Understanding Emotion in Discourse: Recognition Insights and Linguistic Patterns for Generation
This work addresses gaps in understanding modeling choices for emotion recognition in conversation and provides linguistic insights for emotion generation, though it's incremental with focused analysis on a specific dataset.
The researchers systematically studied emotion recognition in conversation to identify which modeling choices affect performance and analyzed linguistic patterns to link recognition findings to generation cues. They found conversational context dominates performance (90% gain from recent 10-30 turns), hierarchical representations only help without context, and affective lexicons don't improve results, achieving 82.69% 4-way and 67.07% 6-way weighted F1 scores.

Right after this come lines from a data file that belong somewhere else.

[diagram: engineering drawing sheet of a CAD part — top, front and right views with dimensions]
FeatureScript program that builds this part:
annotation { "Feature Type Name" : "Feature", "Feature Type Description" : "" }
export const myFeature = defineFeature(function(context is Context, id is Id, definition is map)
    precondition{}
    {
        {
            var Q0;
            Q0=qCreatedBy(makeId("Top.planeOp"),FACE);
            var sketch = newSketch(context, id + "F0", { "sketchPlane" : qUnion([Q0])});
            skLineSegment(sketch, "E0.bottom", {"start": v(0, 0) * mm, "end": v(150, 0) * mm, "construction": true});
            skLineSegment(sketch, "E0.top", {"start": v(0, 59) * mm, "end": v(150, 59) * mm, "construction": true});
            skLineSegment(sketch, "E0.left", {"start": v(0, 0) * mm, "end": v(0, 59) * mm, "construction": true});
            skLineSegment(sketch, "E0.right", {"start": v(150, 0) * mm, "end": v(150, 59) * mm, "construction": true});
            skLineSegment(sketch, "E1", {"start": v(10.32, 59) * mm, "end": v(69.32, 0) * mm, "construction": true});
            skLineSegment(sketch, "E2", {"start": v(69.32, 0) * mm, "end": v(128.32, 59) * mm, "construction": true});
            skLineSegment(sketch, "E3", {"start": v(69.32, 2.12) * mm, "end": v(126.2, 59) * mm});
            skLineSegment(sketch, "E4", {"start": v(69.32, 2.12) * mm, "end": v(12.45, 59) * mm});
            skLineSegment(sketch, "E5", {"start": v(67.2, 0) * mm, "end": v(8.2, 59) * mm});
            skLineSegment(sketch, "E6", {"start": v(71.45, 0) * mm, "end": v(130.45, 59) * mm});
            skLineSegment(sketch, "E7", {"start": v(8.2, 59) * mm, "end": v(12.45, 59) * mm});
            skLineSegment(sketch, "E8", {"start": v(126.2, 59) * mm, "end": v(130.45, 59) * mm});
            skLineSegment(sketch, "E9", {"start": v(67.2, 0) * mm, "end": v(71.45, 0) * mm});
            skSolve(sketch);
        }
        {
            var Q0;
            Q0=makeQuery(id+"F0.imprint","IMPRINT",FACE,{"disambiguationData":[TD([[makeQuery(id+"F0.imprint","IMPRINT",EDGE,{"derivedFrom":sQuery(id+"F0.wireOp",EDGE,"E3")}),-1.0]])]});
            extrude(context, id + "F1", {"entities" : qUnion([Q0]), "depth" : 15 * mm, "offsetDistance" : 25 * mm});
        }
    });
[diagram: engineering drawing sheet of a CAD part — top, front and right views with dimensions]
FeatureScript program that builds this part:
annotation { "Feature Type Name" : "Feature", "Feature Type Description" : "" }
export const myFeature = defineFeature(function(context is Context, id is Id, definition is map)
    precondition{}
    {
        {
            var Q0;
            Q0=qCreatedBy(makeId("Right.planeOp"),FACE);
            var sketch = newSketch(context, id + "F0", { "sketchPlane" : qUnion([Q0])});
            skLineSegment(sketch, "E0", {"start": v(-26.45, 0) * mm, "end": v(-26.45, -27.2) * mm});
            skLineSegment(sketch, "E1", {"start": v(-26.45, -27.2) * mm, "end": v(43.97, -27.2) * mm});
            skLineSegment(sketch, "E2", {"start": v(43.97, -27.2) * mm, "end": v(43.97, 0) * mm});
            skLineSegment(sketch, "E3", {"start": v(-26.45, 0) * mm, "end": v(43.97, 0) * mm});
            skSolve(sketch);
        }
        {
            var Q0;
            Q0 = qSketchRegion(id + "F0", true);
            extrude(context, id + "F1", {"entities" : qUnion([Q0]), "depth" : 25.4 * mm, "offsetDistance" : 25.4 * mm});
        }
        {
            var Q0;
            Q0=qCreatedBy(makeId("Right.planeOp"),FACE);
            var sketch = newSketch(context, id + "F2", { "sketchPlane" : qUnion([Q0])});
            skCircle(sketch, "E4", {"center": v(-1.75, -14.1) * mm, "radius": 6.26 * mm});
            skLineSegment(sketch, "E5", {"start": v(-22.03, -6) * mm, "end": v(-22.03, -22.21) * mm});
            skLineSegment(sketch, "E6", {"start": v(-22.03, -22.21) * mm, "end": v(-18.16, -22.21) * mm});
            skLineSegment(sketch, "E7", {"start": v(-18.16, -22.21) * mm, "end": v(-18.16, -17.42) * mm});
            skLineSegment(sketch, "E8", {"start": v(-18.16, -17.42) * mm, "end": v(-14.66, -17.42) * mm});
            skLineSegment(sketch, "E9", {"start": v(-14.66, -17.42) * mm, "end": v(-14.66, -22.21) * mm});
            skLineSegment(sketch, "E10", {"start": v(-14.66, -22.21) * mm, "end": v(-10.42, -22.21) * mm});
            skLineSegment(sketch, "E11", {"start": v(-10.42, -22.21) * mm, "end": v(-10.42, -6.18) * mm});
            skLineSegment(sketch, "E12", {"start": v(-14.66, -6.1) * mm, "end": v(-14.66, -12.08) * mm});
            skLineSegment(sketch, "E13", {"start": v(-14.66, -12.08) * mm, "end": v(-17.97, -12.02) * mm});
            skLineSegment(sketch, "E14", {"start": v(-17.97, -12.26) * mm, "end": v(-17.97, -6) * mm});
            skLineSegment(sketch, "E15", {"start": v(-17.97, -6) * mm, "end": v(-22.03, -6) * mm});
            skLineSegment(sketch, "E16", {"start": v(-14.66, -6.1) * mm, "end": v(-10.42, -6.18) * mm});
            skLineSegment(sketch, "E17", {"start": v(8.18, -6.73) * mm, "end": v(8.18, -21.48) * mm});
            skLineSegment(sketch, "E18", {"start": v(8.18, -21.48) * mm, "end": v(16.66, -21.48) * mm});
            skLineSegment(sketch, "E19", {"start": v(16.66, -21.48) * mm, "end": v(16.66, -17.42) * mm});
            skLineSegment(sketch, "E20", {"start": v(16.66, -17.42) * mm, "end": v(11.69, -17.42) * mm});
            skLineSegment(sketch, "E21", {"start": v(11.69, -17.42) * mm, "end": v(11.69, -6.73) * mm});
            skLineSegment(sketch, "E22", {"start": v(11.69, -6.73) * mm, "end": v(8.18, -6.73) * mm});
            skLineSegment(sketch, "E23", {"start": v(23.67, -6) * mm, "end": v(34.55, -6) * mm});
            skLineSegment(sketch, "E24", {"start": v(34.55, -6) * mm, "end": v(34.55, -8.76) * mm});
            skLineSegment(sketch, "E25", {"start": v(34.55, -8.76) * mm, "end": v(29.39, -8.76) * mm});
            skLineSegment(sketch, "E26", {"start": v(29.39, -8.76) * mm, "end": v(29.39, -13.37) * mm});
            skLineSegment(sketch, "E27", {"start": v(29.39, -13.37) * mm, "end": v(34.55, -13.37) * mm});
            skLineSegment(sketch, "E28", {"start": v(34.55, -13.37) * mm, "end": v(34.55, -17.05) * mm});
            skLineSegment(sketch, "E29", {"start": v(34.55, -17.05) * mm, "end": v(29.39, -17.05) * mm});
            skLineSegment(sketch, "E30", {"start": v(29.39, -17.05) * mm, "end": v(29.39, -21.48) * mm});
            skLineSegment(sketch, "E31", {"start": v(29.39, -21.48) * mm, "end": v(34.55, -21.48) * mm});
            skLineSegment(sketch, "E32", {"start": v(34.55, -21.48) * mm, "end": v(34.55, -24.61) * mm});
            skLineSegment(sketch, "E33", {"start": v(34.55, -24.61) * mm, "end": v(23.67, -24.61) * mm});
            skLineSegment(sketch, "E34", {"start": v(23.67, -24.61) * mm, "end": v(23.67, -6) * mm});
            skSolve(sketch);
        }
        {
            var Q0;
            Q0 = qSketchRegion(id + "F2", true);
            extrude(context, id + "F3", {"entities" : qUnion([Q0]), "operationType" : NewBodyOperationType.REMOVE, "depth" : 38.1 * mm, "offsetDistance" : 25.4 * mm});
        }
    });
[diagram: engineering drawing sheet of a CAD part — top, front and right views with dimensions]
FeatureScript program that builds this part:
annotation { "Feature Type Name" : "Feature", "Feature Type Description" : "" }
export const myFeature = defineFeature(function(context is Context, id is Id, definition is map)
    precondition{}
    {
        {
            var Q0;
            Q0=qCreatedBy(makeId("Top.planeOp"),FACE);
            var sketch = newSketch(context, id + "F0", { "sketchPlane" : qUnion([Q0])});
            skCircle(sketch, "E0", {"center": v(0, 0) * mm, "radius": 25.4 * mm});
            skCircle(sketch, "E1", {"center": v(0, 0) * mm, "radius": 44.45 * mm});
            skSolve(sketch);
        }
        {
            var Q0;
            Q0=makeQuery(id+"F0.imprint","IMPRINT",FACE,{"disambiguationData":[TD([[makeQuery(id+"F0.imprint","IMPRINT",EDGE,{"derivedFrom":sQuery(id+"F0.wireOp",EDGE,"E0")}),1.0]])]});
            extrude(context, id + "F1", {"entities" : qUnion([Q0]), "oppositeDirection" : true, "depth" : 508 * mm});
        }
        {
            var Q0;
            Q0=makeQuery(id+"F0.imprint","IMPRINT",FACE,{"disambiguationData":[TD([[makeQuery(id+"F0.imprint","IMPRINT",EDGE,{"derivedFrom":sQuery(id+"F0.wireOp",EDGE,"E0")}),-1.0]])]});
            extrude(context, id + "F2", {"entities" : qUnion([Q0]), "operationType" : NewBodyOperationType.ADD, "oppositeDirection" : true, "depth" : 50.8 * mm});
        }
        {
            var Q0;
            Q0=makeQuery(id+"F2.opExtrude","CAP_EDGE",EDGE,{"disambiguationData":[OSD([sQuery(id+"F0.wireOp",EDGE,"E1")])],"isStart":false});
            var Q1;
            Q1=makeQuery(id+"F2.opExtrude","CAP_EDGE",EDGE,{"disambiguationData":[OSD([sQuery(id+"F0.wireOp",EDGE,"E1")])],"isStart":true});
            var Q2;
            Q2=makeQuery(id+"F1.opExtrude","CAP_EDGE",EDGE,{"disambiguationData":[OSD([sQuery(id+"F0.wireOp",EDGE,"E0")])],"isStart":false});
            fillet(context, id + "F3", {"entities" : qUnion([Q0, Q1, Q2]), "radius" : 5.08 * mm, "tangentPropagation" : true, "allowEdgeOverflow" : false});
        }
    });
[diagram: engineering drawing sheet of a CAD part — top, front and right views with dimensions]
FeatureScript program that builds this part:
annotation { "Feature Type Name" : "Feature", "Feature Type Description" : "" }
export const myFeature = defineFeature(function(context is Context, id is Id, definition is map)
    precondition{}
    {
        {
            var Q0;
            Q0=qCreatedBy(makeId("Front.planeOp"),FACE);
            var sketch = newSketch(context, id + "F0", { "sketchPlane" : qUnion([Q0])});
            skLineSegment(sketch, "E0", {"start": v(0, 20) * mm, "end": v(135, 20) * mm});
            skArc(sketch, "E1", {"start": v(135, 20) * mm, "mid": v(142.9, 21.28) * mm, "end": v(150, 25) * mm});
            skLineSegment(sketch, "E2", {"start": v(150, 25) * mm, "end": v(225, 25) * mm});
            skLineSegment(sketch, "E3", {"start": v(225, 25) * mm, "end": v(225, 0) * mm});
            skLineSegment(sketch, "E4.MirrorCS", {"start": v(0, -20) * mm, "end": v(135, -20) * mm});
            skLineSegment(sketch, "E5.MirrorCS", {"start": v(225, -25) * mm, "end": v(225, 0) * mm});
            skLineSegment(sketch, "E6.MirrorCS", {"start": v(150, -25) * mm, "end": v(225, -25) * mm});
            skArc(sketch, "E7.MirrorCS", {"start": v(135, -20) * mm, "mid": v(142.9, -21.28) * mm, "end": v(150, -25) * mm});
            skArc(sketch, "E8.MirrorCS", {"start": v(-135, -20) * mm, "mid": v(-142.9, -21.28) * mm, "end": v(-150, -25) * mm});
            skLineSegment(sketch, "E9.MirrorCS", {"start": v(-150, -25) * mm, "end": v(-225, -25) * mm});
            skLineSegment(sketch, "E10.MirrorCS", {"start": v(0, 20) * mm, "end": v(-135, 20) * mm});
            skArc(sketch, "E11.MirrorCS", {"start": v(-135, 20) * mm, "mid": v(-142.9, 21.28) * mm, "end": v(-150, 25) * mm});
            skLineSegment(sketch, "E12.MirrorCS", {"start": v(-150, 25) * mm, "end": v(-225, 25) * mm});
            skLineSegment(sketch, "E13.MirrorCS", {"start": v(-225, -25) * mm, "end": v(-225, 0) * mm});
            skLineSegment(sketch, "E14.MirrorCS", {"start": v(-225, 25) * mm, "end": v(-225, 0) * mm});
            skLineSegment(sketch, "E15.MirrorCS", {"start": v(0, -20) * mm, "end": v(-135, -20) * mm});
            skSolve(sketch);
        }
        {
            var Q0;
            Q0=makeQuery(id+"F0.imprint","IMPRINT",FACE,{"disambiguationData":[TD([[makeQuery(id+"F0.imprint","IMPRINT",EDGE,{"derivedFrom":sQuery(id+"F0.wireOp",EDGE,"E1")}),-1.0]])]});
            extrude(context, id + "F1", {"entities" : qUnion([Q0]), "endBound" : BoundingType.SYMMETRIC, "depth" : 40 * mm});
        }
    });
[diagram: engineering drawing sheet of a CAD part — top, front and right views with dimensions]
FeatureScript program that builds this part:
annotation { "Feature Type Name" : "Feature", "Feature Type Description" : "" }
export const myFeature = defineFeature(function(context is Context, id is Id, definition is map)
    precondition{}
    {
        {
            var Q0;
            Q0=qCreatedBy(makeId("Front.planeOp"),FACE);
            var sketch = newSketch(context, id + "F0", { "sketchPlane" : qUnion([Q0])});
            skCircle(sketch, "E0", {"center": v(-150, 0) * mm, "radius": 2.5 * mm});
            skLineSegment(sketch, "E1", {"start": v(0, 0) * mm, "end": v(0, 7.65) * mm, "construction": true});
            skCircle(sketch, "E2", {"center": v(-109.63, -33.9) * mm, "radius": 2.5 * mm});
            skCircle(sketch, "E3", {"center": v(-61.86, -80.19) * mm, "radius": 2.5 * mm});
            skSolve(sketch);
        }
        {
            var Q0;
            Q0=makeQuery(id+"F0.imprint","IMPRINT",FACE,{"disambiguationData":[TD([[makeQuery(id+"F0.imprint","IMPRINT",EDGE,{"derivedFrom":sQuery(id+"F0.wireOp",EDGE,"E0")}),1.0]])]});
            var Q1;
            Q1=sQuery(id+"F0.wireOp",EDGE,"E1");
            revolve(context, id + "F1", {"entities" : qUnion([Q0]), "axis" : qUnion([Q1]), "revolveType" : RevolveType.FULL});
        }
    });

Despite strong recent progress in Emotion Recognition in Conversation (ERC), two gaps remain: we lack clear understanding of which modeling choices materially affect performance, and we have limited linguistic analysis linking recognition findings to actionable generation cues. We address both via a systematic study on IEMOCAP. For recognition, we conduct controlled ablations with 10 random seeds and paired tests (with correction for multiple comparisons), yielding three findings. First, conversational context is dominant: performance saturates quickly, with roughly 90% of gain achieved using only the most recent 10-30 preceding turns. Second, hierarchical sentence representations improve utterance-only recognition (K=0), but the benefit vanishes once turn-level context is available, suggesting conversational history subsumes intra-utterance structure. Third, external affective lexicon (SenticNet) integration does not improve results, consistent with pretrained encoders already capturing affective signal. Under strictly causal (past-only) setting, our simple models attain strong performance (82.69% 4-way; 67.07% 6-way weighted F1). For linguistic analysis, we examine 5,286 discourse-marker occurrences and find reliable association between emotion and marker position (p < 0.0001). Sad utterances show reduced left-periphery marker usage (21.9%) relative to other emotions (28-32%), aligning with accounts linking left-periphery markers to active discourse management. This pattern is consistent with Sad benefiting most from conversational context (+22%p), suggesting sadness relies more on discourse history than overt pragmatic signaling.